Thanks to twitter pal Dillon Rosenblatt who reminds us that Vicki Baum wrote the screenplay for 1932 Best Picture winner Grand Hotel. Fact-check now added to the post.
Surely any of this film’s Best Picture aspirations will be sunk by the inevitable “Walt Disney was a Nazi sympathizer” backlash, right?
Middle-brow contenders like Saving Mr. Banks don’t usually have to face strong backlash. It’s films which unite critics and arthouse audiences (and often wide audiences) in broad praise alike which do. Brokeback Mountain, The Dark Knight, Zero Dark Thirty – it’s easy for the minority to topple films like those because they have the countenance of potential awards behemoths. Saving Mr. Banks will always look like a bit of an underdog to the general public, particularly if the critical reception turns out to be less than superb.

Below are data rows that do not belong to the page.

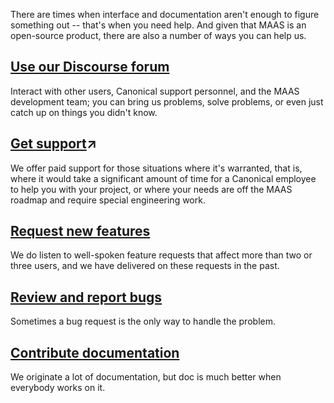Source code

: <!-- "How to give and receive help" -->
There are times when interface and documentation aren't enough to figure something out -- that's when you need help.  And given that MAAS is an open-source product, there are also a number of ways you can help us.

## [Use our Discourse forum](/t/how-to-use-our-discourse-forum/6802)

Interact with other users, Canonical support personnel, and the MAAS development team; you can bring us problems, solve problems, or even just catch up on things you didn't know.

## [Get support](https://maas.io/docs/how-to-contact-us)↗

We offer paid support for those situations where it's warranted, that is, where it would take a significant amount of time for a Canonical employee to help you with your project, or where your needs are off the MAAS roadmap and require special engineering work.

## [Request new features](/t/how-to-request-a-new-feature/4447)

We do listen to well-spoken feature requests that affect more than two or three users, and we have delivered on these requests in the past.

## [Review and report bugs](/t/how-to-review-and-report-bugs/4446)

Sometimes a bug request is the only way to handle the problem.

## [Contribute documentation](/t/how-to-contribute-documentation/6949)

We originate a lot of documentation, but doc is much better when everybody works on it.
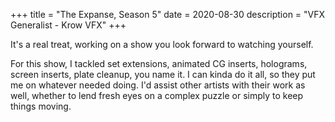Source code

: +++
title = "The Expanse, Season 5"
date = 2020-08-30
description = "VFX Generalist - Krow VFX"
+++

It's a real treat, working on a show you look forward to watching yourself.  

For this show, I tackled set extensions, animated CG inserts, holograms, screen inserts, plate cleanup, you name it.  I can kinda do it all, so they put me on whatever needed doing.  I'd assist other artists with their work as well, whether to lend fresh eyes on a complex puzzle or simply to keep things moving.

I don’t think that BANKS will be too much of a hit at the B O , but more importantly , it will be popular among those 60 yearish academy voters , many of them old enough to remember Walt , a movie making icon ; after all , they do tend to like movies about making movies a la The Artist and Argo
Hanks is a very serious contender for BSA…the so called ”most trustworthy man in America ” playing one of the most iconic Founding Fathers of Hollywood , Walt Disney ; if Fassbender is beatable than Hanks , on his way to a third Oscar , is surely the one to do it !
Fassbender , with the momentum of a winning movie behind him , is still probably the safest bet
Even if it doesn’t win any major prize, I predict massive box office numbers for it. Who doesn’t want to watch a movie about Walt Disney, and the creation of Mary Poppins with Tom Hanks and Emma Thompson. It was a hit even on paper.
So is it a force to be reckoned with because it’s going to be nominated for things which basically a ton of people have already predicted only now it’s more of a certainty or is it a force because it can win picture, director, actress, supporting actor, etc?
Very glad to hear this! Excited about this one.
Hanks-Leto-Fassbender could be an interesting supporting race. I sure would love it if Hanks won another Oscar. I keep thinking about his final moments of “Captain Phillips”.
Brian, are you sure you’re not Jeffrey Wells? That’s exactly what he said! However, Sasha’s proclamations have to be taken very seriously. She doesn’t make statements like this lightly.
I loved “Mary Poppins”. I used to play hookie from school to go hide out in the Radio City Music Hall where it would play with the Rockettes doing a MORNING performance! They don’t do that anymore, needles to say. How many times did I see it like that? I can’t remember.
Nobody ever found out.
All fired up with Sasha’s rave. I now can’t wait to see it. Jeff Wells couldn’t abide Emma Thompson in this. But yes, I don’t think Mary Louise Streep is as locked as people think she could be. Remember how everyone in “The Hours” got nominated, except her? And that was a better, subtle-er performance. And Dame Judi is no a shoe-in either, IMHO. But you can’t accuse her of being OTT like Mary Lou.
Emma Thompson has shifted the Oscar Best Actress race because she’s playing a more likable/admirable character.
Veiled shot at Streep? 🙂
I can’t wait to see this film!
Surely any of this film’s Best Picture aspirations will be sunk by the inevitable “Walt Disney was a Nazi sympathizer” backlash, right?
What a great year for movies this is turning out to be!
sorry to disagree, but I found it sappy, clunky, tired and old-fashioned.
and Emma Thompson’s shrill, grating, one-note performance drove me up a wall.
So can we count it as one of the top 5? Is John Lee Hancock in for Best Director? Best Editing nomination as well?